S'il y a bien un domaine dans lequel je ne m'attendais pas à croiser Fedor Mikhaïlovitch Dostoïevski, c'est bien celui de l'absurde et du burlesque ! Là où je suis accoutumée à voir briller Gogol, j'ai donc été surprise de découvrir l'auteur de "Crime et châtiment" et ce n'est sans doute pas un hasard si en lisant cette incroyable (et improbable) histoire de fonctionnaire vivant dans un crocodile, j'ai très souvent songé au "Journal d'un fou" dudit Gogol.
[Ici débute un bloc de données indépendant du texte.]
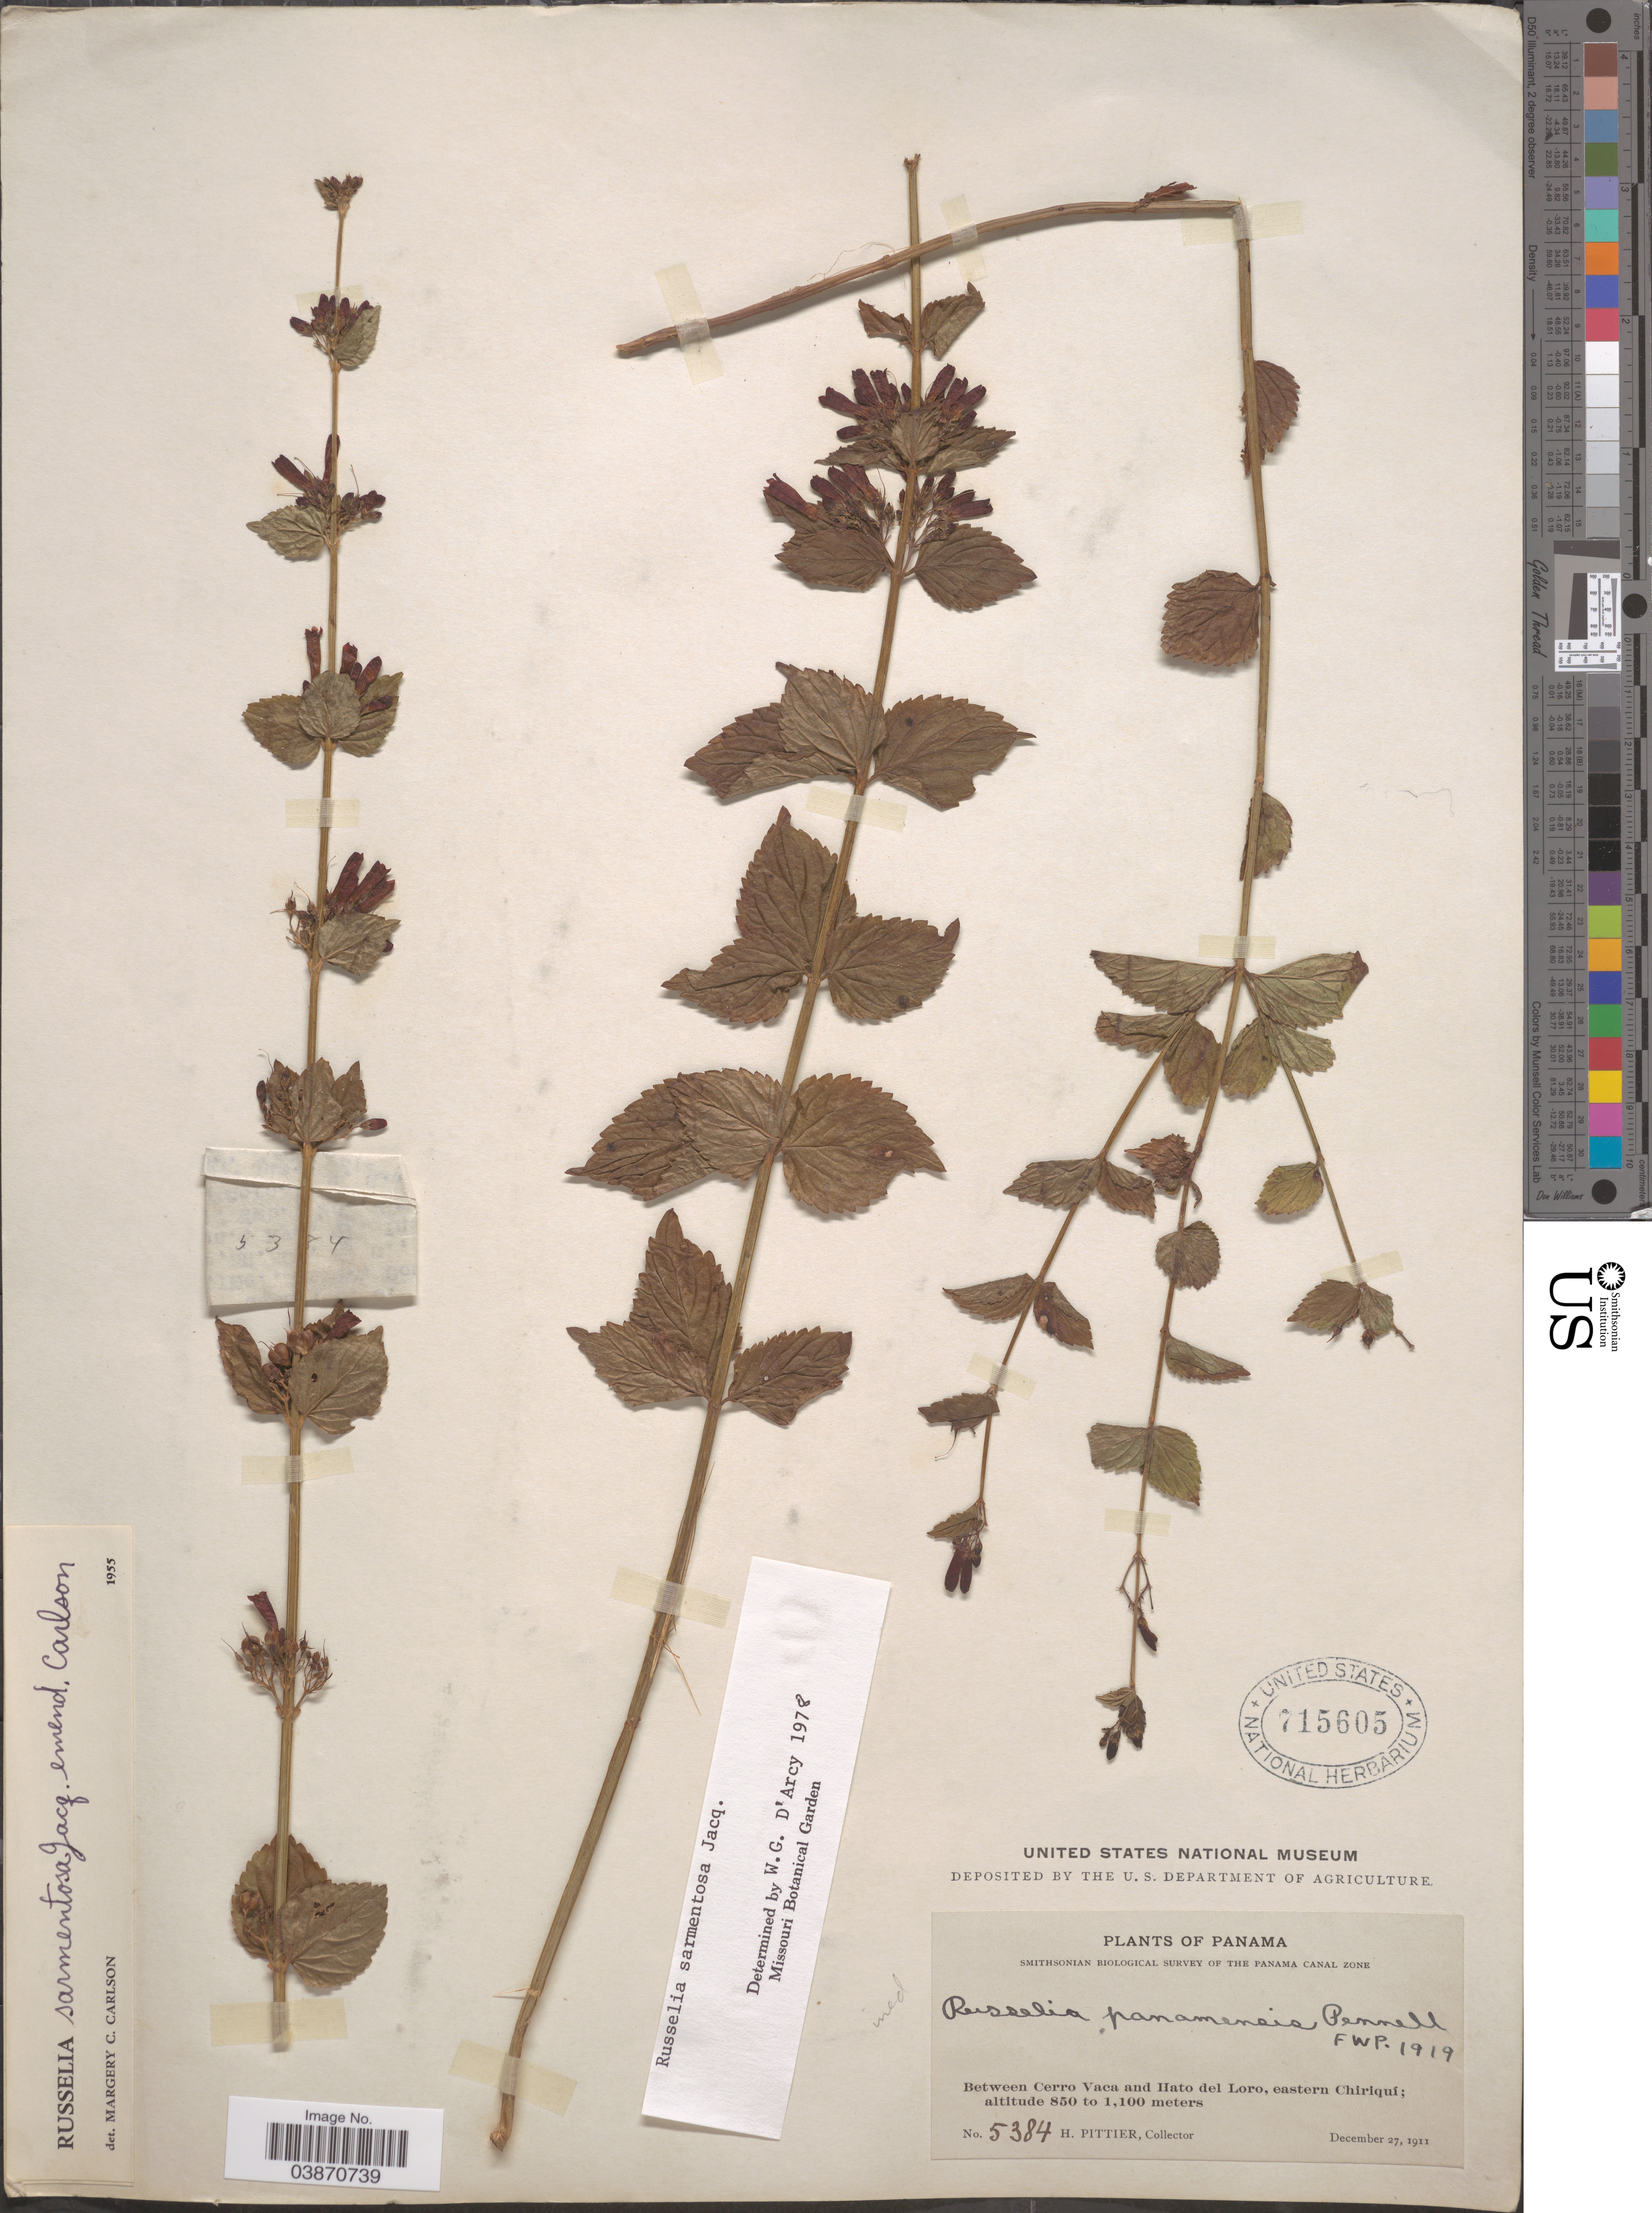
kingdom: Plantae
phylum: Tracheophyta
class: Magnoliopsida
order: Lamiales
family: Plantaginaceae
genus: Russelia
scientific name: Russelia sarmentosa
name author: Jacq.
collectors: H. F. Pittier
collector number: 5384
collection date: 1911-12-27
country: Panama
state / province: Chiriqui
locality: Panama Canal Zone. Between Cerro Vaca and Hato del Loro, eastern Chiriqui.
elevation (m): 850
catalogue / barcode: US 715605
Oui, oui, vous avez bien lu, ce récit nous narre comment un fonctionnaire, Ivan Matveïtch - venu avec sa femme et un ami assouvir sa curiosité au spectacle d'un énorme crocodile (ça change des ours) produit en plein Petersbourg - est dévoré par le saurien et s'installe confortablement dans les entrailles du monstre. Aux cris de la foule, de sa femme, de l'ami et du propriétaire du crocodile, répond la calme résignation d'Ivan Matveïtch qui voit dans cette circonstance une heureuse opportunité de booster sa carrière, d'une part par le sensationnel de la chose, et d'autre part par l'étude approfondie qu'il peut ainsi mener sur la gent reptilienne.
Vous aurez compris que Dostoïevski se sert de cette farce pour disséquer non pas le crocodile mais la nature humaine, pointant du doigt ses nombreuses contradictions, son ridicule, sa vanité et son égoïsme. Les réactions qui découlent de cette situation atypique ont de quoi surprendre le lecteur et heurter le bon sens. De sa plume exceptionnelle, Dostoïevski brosse notamment un tableau cynique de l'administration et de la vénalité.
Même si ce court récit - resté inachevé - ne manque ni de mordant ni d'originalité, mon intérêt n'y aura pas complètement adhéré.